*** DOCUMENT SECTION Section Begins ***
So, you’ve chosen an LLP (Limited Liability Partnership) for your business — smart move! LLPs give you the best of both worlds: the simplicity of a partnership and the safety net of limited liability. But with great flexibility comes… you guessed it — compliance.
One question that keeps many LLP owners scratching their heads is:
"Does my LLP need to be audited?"
The short answer: Maybe. The longer answer? Well, that's what this article is here for.
Let’s break down the audit requirements for LLPs in India — who needs it, who doesn’t, and why skipping it might cost you more than you think.
Think of an audit as a health check-up for your business — done by a financial doctor. The purpose is to ensure your LLP’s financials are honest, healthy, and in line with the law.
It’s not always mandatory, but just like skipping medical check-ups, skipping an audit (when needed) can lead to big trouble later.
Audit rules for LLPs in India come from:
LLP Act, 2008
LLP Rules, 2009
Income Tax Act, 1961
And sometimes, your own LLP agreement!
Together, these laws decide when and how your LLP needs to get audited.
Under Rule 24(8) of the LLP Rules, 2009, your LLP needs a mandatory statutory audit only if it crosses certain thresholds.
Here’s the magic formula:
✅ Your LLP must get audited if it meets either of the following conditions:
| Criteria | Threshold |
|---|---|
| Annual Turnover | More than ₹40 lakhs |
| Capital Contribution | More than ₹25 lakhs |
But don’t click away just yet — there’s more you need to know...
Example 1:
Ravi and Priya run a design agency under an LLP. Their total turnover this year is ₹52 lakhs, and their contribution is ₹10 lakhs.
➡️ Audit is mandatory (because turnover > ₹40L)
Example 2:
A tech consulting LLP has ₹30 lakhs in partner contribution but made only ₹25 lakhs this year.
➡️ Audit is mandatory (because contribution > ₹25L)
Example 3:
Two founders start an LLP with ₹5 lakh each and made ₹15 lakhs revenue.
➡️ Audit not required (under both thresholds)
Even if the LLP Act doesn’t mandate an audit, other laws might.
If your business income exceeds:
₹1 crore (for business)
₹50 lakhs (for profession)
👉 You’ll need a tax audit — separate from the LLP Act audit.
Earlier, LLPs crossing certain turnover under GST needed an audit. While the requirement is relaxed, scrutiny under GST is still active — so maintaining clean books matters.
*** DOCUMENT SECTION Section Ends ***
_ACTIVITY A_:
Please answer these questions about the LLP audit article:
(i) Which rule of the LLP Rules, 2009 sets the condition for a mandatory statutory audit?
(ii) What total turnover do Ravi and Priya's design agency have this year?
(iii) Above what business income does a profession need a tax audit?
_ACTIVITY B_:
In the LLP audit article, switch "financial doctor" to "financial expert" in the passage starting at "The short answer: Maybe." and ending at "own LLP agreement!".
_ACTIVITY C_:
Pick up the LLP audit article after its last sentence and carry it on.
The lines here play no part in any task.
*** RECORD EXCERPTS Section Begins ***
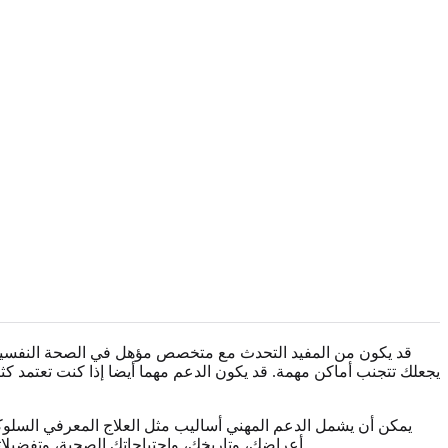
قد يكون من المفيد التحدث مع متخصص مؤهل في الصحة النفسية إذا
يجعلك تتجنب أماكن مهمة. قد يكون الدعم مهما أيضا إذا كنت تعتمد كث
يمكن أن يشمل الدعم المهني أساليب مثل العلاج المعرفي السلوكي
أعراضك، وتاريخك، واحتياجاتك الصحية، وتفضيلاتك. يمكن لمقال على الإنترنت أن يساعدك على تسمية الأنماط، لكن الرعاية الشخصية ينبغي أن تأتي من شخص يستطيع فهم وضعك مباشرة.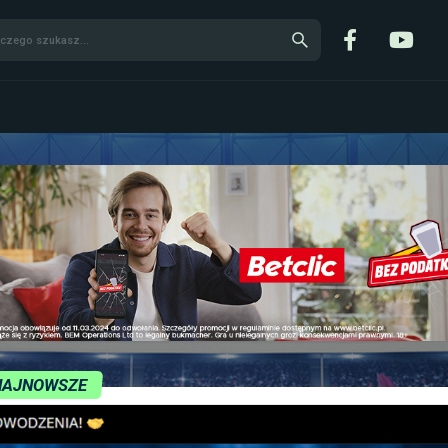
NAJNOWSZE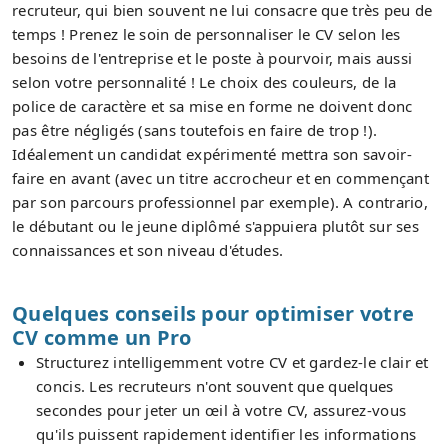
recruteur, qui bien souvent ne lui consacre que très peu de
temps ! Prenez le soin de personnaliser le CV selon les
besoins de l'entreprise et le poste à pourvoir, mais aussi
selon votre personnalité ! Le choix des couleurs, de la
police de caractère et sa mise en forme ne doivent donc
pas être négligés (sans toutefois en faire de trop !).
Idéalement un candidat expérimenté mettra son savoir-
faire en avant (avec un titre accrocheur et en commençant
par son parcours professionnel par exemple). A contrario,
le débutant ou le jeune diplômé s'appuiera plutôt sur ses
connaissances et son niveau d'études.
Quelques conseils pour optimiser votre
CV comme un Pro
Structurez intelligemment votre CV et gardez-le clair et
concis. Les recruteurs n'ont souvent que quelques
secondes pour jeter un œil à votre CV, assurez-vous
qu'ils puissent rapidement identifier les informations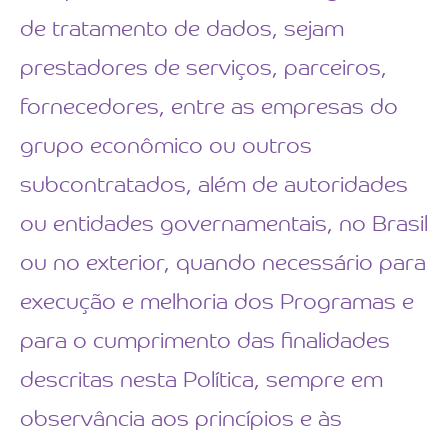
de tratamento de dados, sejam
prestadores de serviços, parceiros,
fornecedores, entre as empresas do
grupo econômico ou outros
subcontratados, além de autoridades
ou entidades governamentais, no Brasil
ou no exterior, quando necessário para
execução e melhoria dos Programas e
para o cumprimento das finalidades
descritas nesta Política, sempre em
observância aos princípios e às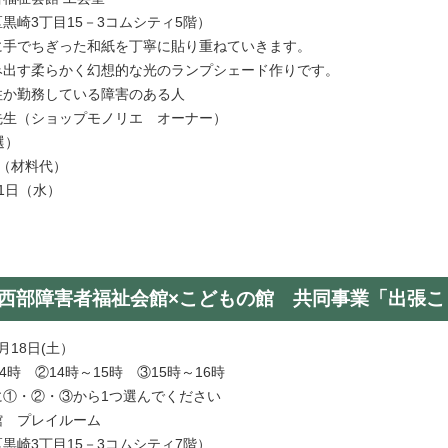
3丁目15－3コムシティ5階）
に手でちぎった和紙を丁寧に貼り重ねていきます。
す柔らかく幻想的な光のランプシェード作りです。
住か勤務している障害のある人
先生（ショップモノリエ オーナー）
抽選）
0円（材料代）
月1日（水）
×西部障害者福祉会館×こどもの館 共同事業「出張こ
月18日(土）
 ②14時～15時 ③15時～16時
・②・③から1つ選んでください
館 プレイルーム
3丁目15－3コムシティ7階）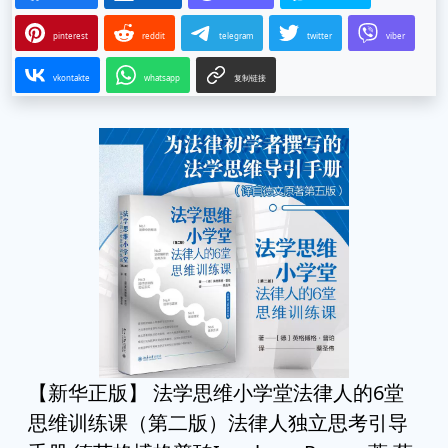
pinterest
reddit
telegram
twitter
viber
vkontakte
whatsapp
复制链接
【新华正版】 法学思维小学堂法律人的6堂
思维训练课（第二版）法律人独立思考引导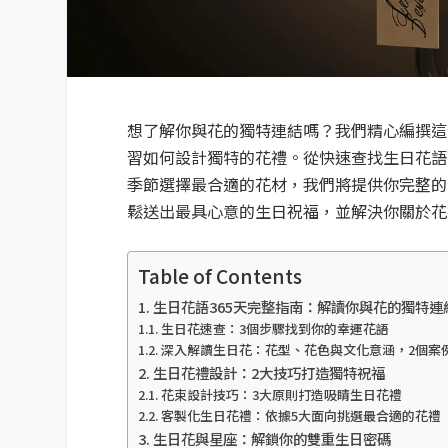
想了解你與花的獨特連結嗎？我們精心編撰這份
習如何設計獨特的花禮。從快速查找生日花語
季節選擇最合適的花材，我們將提供你完整的
鬆送出最具心意的生日祝福，並解決你關於花
Table of Contents
生日花語365天完整指南：解讀你與花的獨特連
生日花速查：3個步驟找到你的幸運花語
深入解讀生日花：花型、花色與文化意涵，2個案
生日花禮設計：2大技巧打造獨特祝福
花束設計技巧：3大原則打造吸睛生日花禮
客製化生日花禮：依據5大面向挑選最合適的花禮
生日花與星座：解鎖你的雙重生日密碼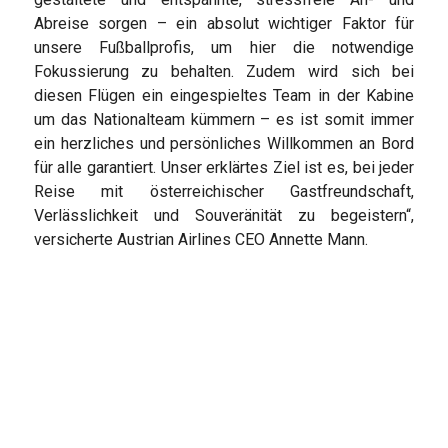
Abreise sorgen – ein absolut wichtiger Faktor für
unsere Fußballprofis, um hier die notwendige
Fokussierung zu behalten. Zudem wird sich bei
diesen Flügen ein eingespieltes Team in der Kabine
um das Nationalteam kümmern – es ist somit immer
ein herzliches und persönliches Willkommen an Bord
für alle garantiert. Unser erklärtes Ziel ist es, bei jeder
Reise mit österreichischer Gastfreundschaft,
Verlässlichkeit und Souveränität zu begeistern“,
versicherte Austrian Airlines CEO Annette Mann.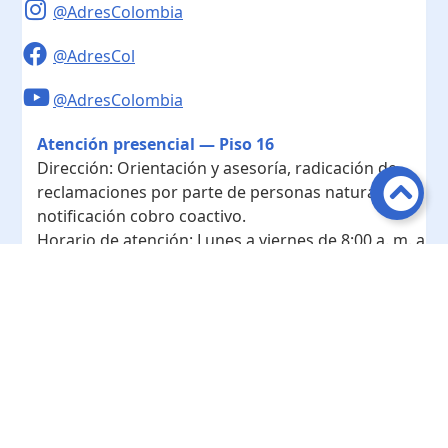
@AdresColombia
@AdresCol
@AdresColombia
Atención presencial — Piso 16
Dirección:
Orientación y asesoría, radicación de
reclamaciones por parte de personas naturales y
notificación cobro coactivo.
Horario de atención:
Lunes a viernes de 8:00 a. m. a
4:00 p. m.
Contacto
Teléfono conmutador:
+ 57 601- 7422208
Radicación - Piso 10
Dirección:
Radicación de documentos y
correspondencia física.
Horario de atención:
Lunes a viernes de 8:00 a. m. a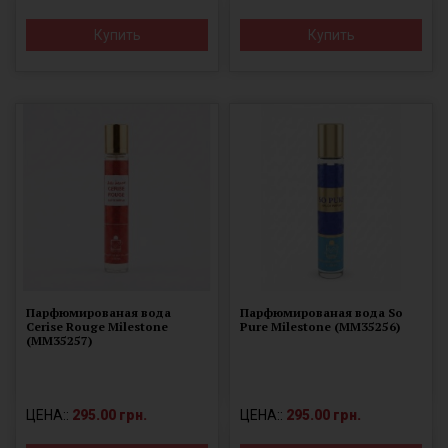
Купить
Купить
Парфюмированая вода
Парфюмированая вода So
Cerise Rouge Milestone
Pure Milestone (MM35256)
(ММ35257)
ЦЕНА::
295.00 грн.
ЦЕНА::
295.00 грн.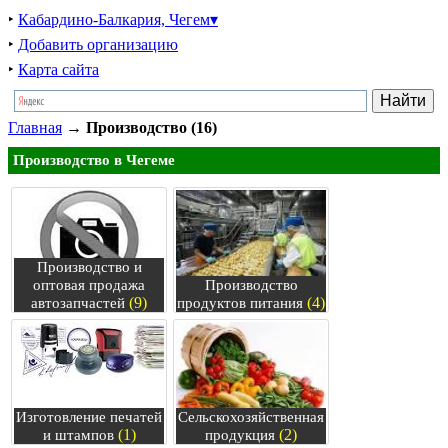
‣
Кабардино-Балкария, Чегем▾
‣
Добавить организацию
‣
Карта сайта
Главная
→
Производство (16)
Производство в Чегеме
Производство и
оптовая продажа
Производство
(9)
(4)
автозапчастей
продуктов питания
Изготовление печатей
Сельскохозяйственная
(1)
(2)
и штампов
продукция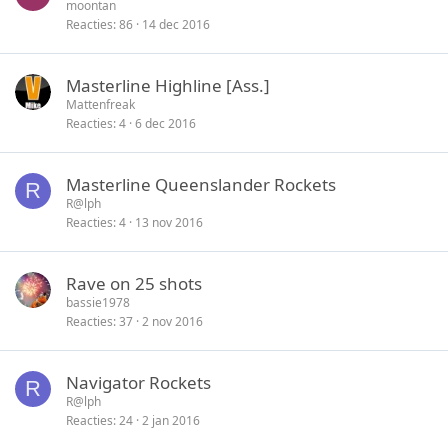
moontan
Reacties
86
14 dec 2016
Masterline Highline [Ass.]
Mattenfreak
Reacties
4
6 dec 2016
Masterline Queenslander Rockets
R
R@lph
Reacties
4
13 nov 2016
Rave on 25 shots
bassie1978
Reacties
37
2 nov 2016
Navigator Rockets
R
R@lph
Reacties
24
2 jan 2016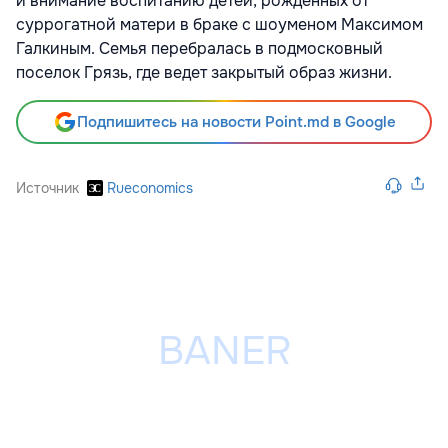
и внимание воспитанию детей, рожденных от
суррогатной матери в браке с шоуменом Максимом
Галкиным. Семья перебралась в подмосковный
поселок Грязь, где ведет закрытый образ жизни.
Подпишитесь на новости Point.md в Google
Источник
Rueconomics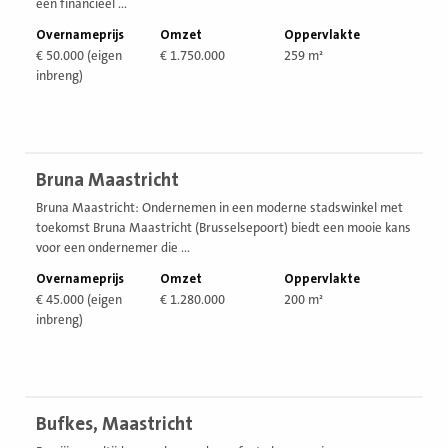
een financieel ...
Overnameprijs
Omzet
Oppervlakte
€ 50.000 (eigen
€ 1.750.000
259 m²
inbreng)
Bekijk
Bruna Maastricht
vestiging
Bruna Maastricht: Ondernemen in een moderne stadswinkel met
toekomst Bruna Maastricht (Brusselsepoort) biedt een mooie kans
voor een ondernemer die ...
Overnameprijs
Omzet
Oppervlakte
€ 45.000 (eigen
€ 1.280.000
200 m²
inbreng)
Bekijk
Bufkes, Maastricht
vestiging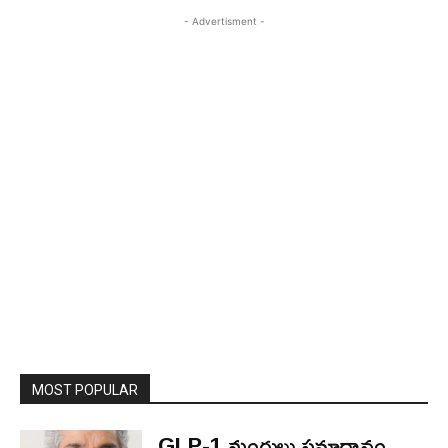
- Advertisment -
MOST POPULAR
GLP-1 మందులు సమాధానం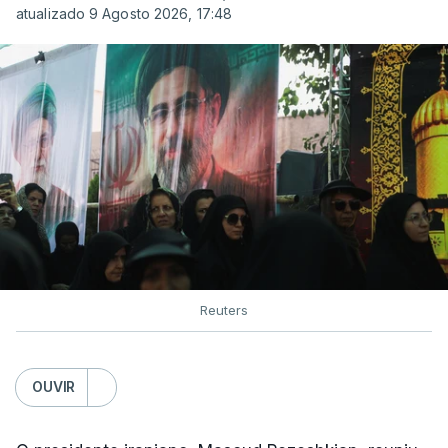
atualizado 9 Agosto 2026, 17:48
Reuters
OUVIR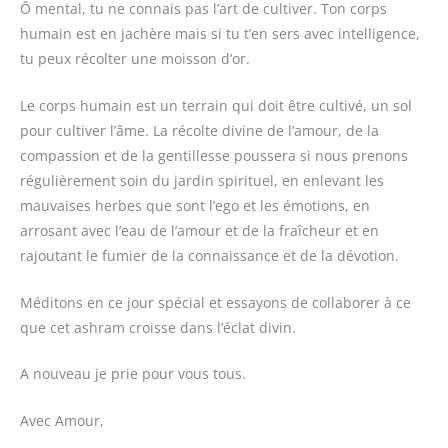
Ô mental, tu ne connais pas l’art de cultiver. Ton corps
humain est en jachère mais si tu t’en sers avec intelligence,
tu peux récolter une moisson d’or.
Le corps humain est un terrain qui doit être cultivé, un sol
pour cultiver l’âme. La récolte divine de l’amour, de la
compassion et de la gentillesse poussera si nous prenons
régulièrement soin du jardin spirituel, en enlevant les
mauvaises herbes que sont l’ego et les émotions, en
arrosant avec l’eau de l’amour et de la fraîcheur et en
rajoutant le fumier de la connaissance et de la dévotion.
Méditons en ce jour spécial et essayons de collaborer à ce
que cet ashram croisse dans l’éclat divin.
A nouveau je prie pour vous tous.
Avec Amour,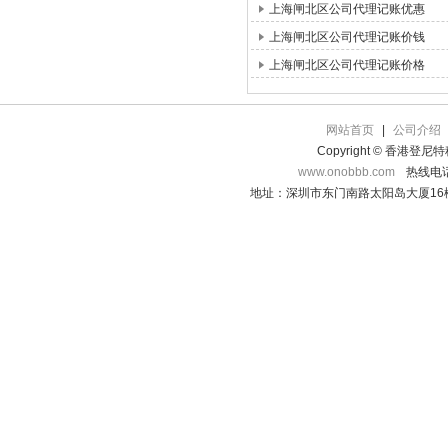
上海闸北区公司代理记账优惠
上海闸北区公司代理记账价钱
上海闸北区公司代理记账价格
网站首页
|
公司介绍
Copyright © 香港登
www.onobbb.com
热线电话：
地址：深圳市东门南路太阳岛大厦16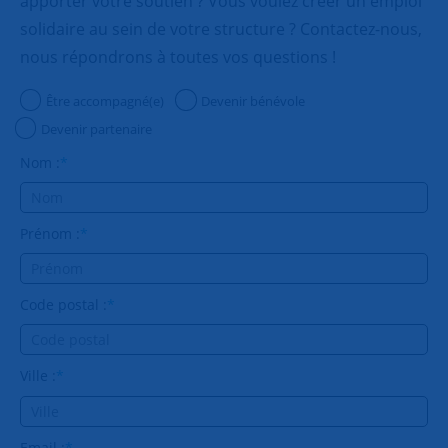
apporter votre soutien ? Vous voulez créer un emploi
75015 - PARIS G.A.R.
solidaire au sein de votre structure ? Contactez-nous,
Patrice RONSIN et Christophe VALENTIN
nous répondrons à toutes vos questions !
snc.parisgar@snc.asso.fr
Être accompagné(e)
Devenir bénévole
75015 - PARIS MONTPARNASSE 15
Devenir partenaire
Sophie PONS et Catherine MENDA
Nom :
*
snc.montparnasse15@snc.asso.fr
Prénom :
*
Code postal :
*
Ville :
*
Email :
*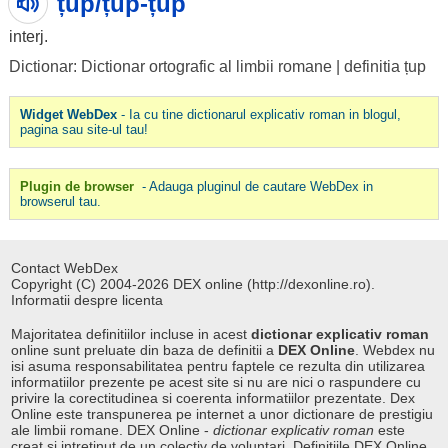
țup/țup-țúp
interj.
Dictionar: Dictionar ortografic al limbii romane
|
definitia țup
Widget WebDex
- Ia cu tine dictionarul explicativ roman in blogul,
pagina sau site-ul tau!
Plugin de browser
- Adauga pluginul de cautare WebDex in
browserul tau.
Contact WebDex
Copyright (C) 2004-2026 DEX online (http://dexonline.ro).
Informatii despre licenta
Majoritatea definitiilor incluse in acest
dictionar explicativ roman
online sunt preluate din baza de definitii a
DEX Online
. Webdex nu
isi asuma responsabilitatea pentru faptele ce rezulta din utilizarea
informatiilor prezente pe acest site si nu are nici o raspundere cu
privire la corectitudinea si coerenta informatiilor prezentate. Dex
Online este transpunerea pe internet a unor dictionare de prestigiu
ale limbii romane. DEX Online -
dictionar explicativ roman
este
creat si intretinut de un colectiv de voluntari. Definitiile
DEX Online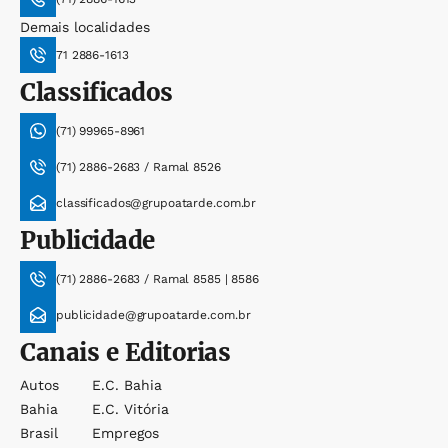
Demais localidades
71 2886-1613
Classificados
(71) 99965-8961
(71) 2886-2683 / Ramal 8526
classificados@grupoatarde.com.br
Publicidade
(71) 2886-2683 / Ramal 8585 | 8586
publicidade@grupoatarde.com.br
Canais e Editorias
Autos
E.c. Bahia
Bahia
E.c. Vitória
Brasil
Empregos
*** RECORD EXCERPTS Section Ends ***
_WRITTEN RESPONSE A_:
(i) Rule 24(8)
(ii) ₹52 lakhs
(iii) ₹50 lakhs

_WRITTEN RESPONSE B_:
The short answer: Maybe. The longer answer? Well, that's what this article is here for.
Let’s break down the audit requirements for LLPs in India — who needs it, who doesn’t, and why skipping it might cost you more than you think.
Think of an audit as a health check-up for your business — done by a financial expert. The purpose is to ensure your LLP’s financials are honest, healthy, and in line with the law.
It’s not always mandatory, but just like skipping medical check-ups, skipping an audit (when needed) can lead to big trouble later.
Audit rules for LLPs in India come from:
LLP Act, 2008
LLP Rules, 2009
Income Tax Act, 1961
And sometimes, your own LLP agreement!

_WRITTEN RESPONSE C_:
Banks, investors, or clients may ask for audited accounts — especially when you're bidding for big projects or seeking loans.
💡 Pro Tip: A voluntary audit adds credibility, even when it’s not mandatory.
Only a Chartered Accountant (CA) in practice — and not your cousin who “knows Excel well” — can conduct a valid audit.
If you hire a firm of CAs, the signing must be done by a partner who holds a Certificate of Practice.
Ignoring audit requirements is like skipping seatbelts on the highway. You might get away with it — until you don’t.
Here’s what’s at stake:
Fines from ₹25,000 to ₹5,00,000
Trouble during tax assessments
Penalties under Income Tax Act
Disqualification of partners in extreme cases
Difficulty in raising funds or getting bank loans
✅ Is your turnover over ₹40 lakhs?
✅ Is your contribution over ₹25 lakhs?
✅ Is your business/professional income over ₹1 crore / ₹50 lakhs (under Income Tax)?
✅ Do you want to apply for a bank loan, grant, or tender?
If you said “yes” to any of the above — get audited.
Let’s say you’re under the threshold. Should you still get an audit done?
✅ Yes, and here’s why:
Boosts investor and client trust
Helps during due diligence
Reduces risk of tax scrutiny
Makes financial management easier
Gives you peace of mind
LLPs offer flexibility, but they’re not a “set it and forget it” structure. Understanding audit requirements helps you stay compliant, credible, and in control.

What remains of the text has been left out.